- _TASK DIRECTIONS_
For this exercise, repeat exactly the lines below starting at the line holding "the same thing, you are not alone." and ending at the line holding "LOOKING FOR SOMETHING?", both included, with no extra lines and no pictures.
◆ ◆ ◆ ◆
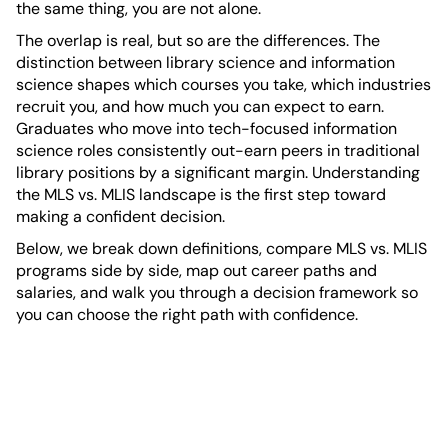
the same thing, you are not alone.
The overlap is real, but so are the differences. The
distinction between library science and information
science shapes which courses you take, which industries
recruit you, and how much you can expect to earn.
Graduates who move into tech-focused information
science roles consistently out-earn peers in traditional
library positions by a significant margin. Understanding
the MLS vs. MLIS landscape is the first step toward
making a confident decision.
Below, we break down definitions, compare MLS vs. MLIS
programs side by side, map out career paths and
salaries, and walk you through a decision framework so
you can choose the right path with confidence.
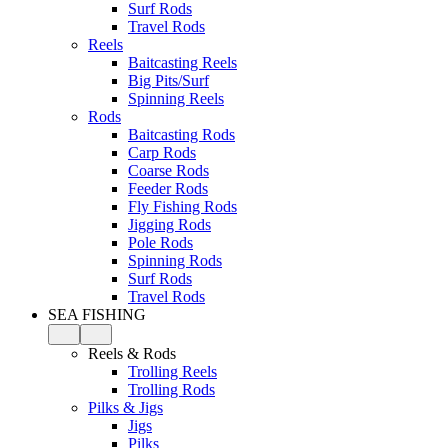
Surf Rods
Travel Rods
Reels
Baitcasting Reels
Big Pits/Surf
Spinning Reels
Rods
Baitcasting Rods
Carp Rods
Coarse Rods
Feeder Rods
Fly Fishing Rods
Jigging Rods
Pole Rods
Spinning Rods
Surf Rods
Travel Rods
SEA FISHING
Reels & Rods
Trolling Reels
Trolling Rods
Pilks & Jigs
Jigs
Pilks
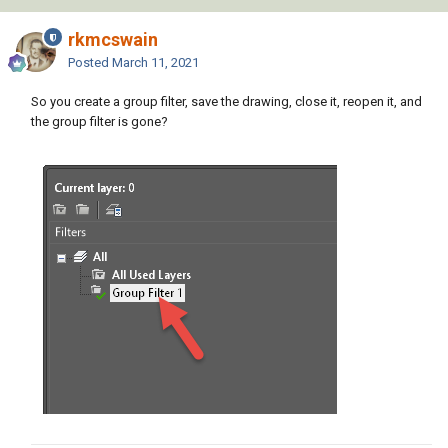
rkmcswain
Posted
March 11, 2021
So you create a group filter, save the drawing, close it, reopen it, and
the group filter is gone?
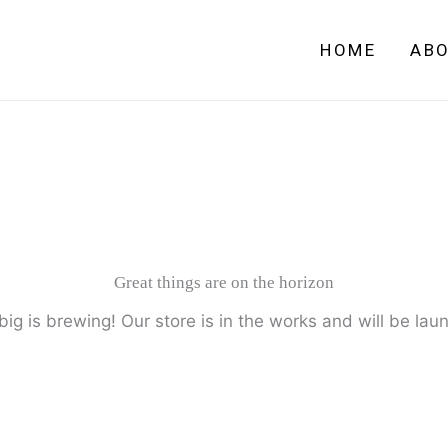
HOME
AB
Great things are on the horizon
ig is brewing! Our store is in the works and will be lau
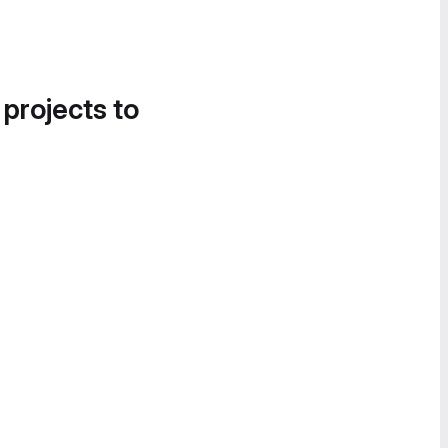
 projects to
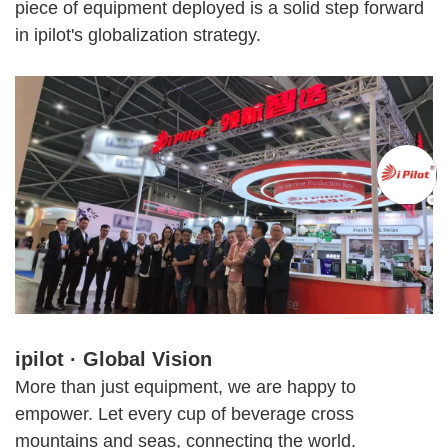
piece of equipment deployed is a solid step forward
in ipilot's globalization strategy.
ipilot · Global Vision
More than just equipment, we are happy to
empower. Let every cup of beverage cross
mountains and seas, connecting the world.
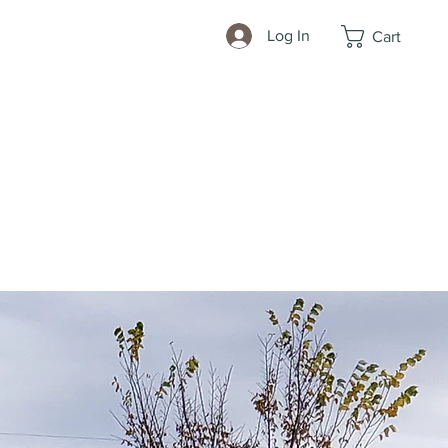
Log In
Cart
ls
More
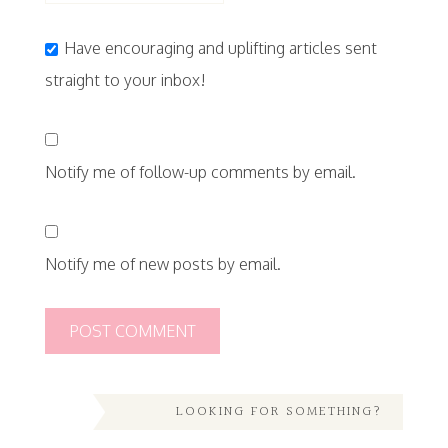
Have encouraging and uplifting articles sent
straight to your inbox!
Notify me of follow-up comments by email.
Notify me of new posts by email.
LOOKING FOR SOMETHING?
◆ ◆ ◆ ◆
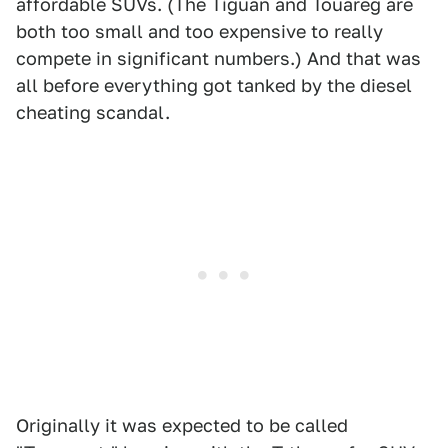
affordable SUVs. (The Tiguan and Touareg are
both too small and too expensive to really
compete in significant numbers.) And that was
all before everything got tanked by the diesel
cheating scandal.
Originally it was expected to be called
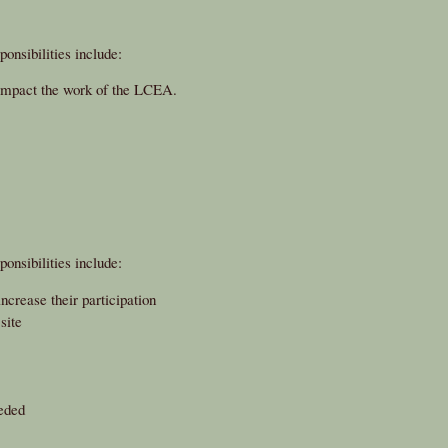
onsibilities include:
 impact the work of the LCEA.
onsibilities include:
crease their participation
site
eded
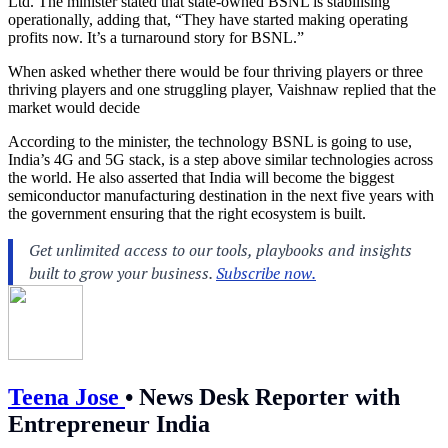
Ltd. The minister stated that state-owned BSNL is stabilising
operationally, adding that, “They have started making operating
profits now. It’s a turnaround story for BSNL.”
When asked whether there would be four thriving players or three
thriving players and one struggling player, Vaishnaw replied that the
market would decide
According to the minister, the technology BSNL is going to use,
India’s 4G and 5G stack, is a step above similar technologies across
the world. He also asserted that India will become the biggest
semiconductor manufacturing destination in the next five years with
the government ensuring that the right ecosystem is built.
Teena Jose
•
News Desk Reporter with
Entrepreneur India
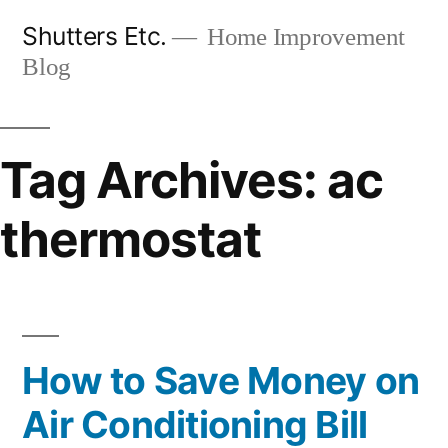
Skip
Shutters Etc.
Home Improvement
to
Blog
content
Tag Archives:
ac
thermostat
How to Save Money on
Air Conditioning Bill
◆ ◆ ◆ ◆
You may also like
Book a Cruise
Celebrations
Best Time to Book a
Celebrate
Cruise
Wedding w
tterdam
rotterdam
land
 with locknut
◆ ◆ ◆ ◆
- _WRITTEN RESPONSE_
the same thing, you are not alone.
The overlap is real, but so are the differences. The
distinction between library science and information
science shapes which courses you take, which industries
recruit you, and how much you can expect to earn.
Graduates who move into tech-focused information
science roles consistently out-earn peers in traditional
library positions by a significant margin. Understanding
the MLS vs. MLIS landscape is the first step toward
making a confident decision.
Below, we break down definitions, compare MLS vs. MLIS
programs side by side, map out career paths and
salaries, and walk you through a decision framework so
you can choose the right path with confidence.
Surf Rods
Travel Rods
Reels
Baitcasting Reels
Big Pits/Surf
Spinning Reels
Rods
Baitcasting Rods
Carp Rods
Coarse Rods
Feeder Rods
Fly Fishing Rods
Jigging Rods
Pole Rods
Spinning Rods
Surf Rods
Travel Rods
SEA FISHING
Reels & Rods
Trolling Reels
Trolling Rods
Pilks & Jigs
Jigs
Pilks
rkmcswain
Posted
March 11, 2021
So you create a group filter, save the drawing, close it, reopen it, and
the group filter is gone?
HOME
AB
Great things are on the horizon
ig is brewing! Our store is in the works and will be lau
 projects to
piece of equipment deployed is a solid step forward
in ipilot's globalization strategy.
ipilot · Global Vision
More than just equipment, we are happy to
empower. Let every cup of beverage cross
mountains and seas, connecting the world.
Log In
Cart
ls
More
Have encouraging and uplifting articles sent
straight to your inbox!
Notify me of follow-up comments by email.
Notify me of new posts by email.
LOOKING FOR SOMETHING?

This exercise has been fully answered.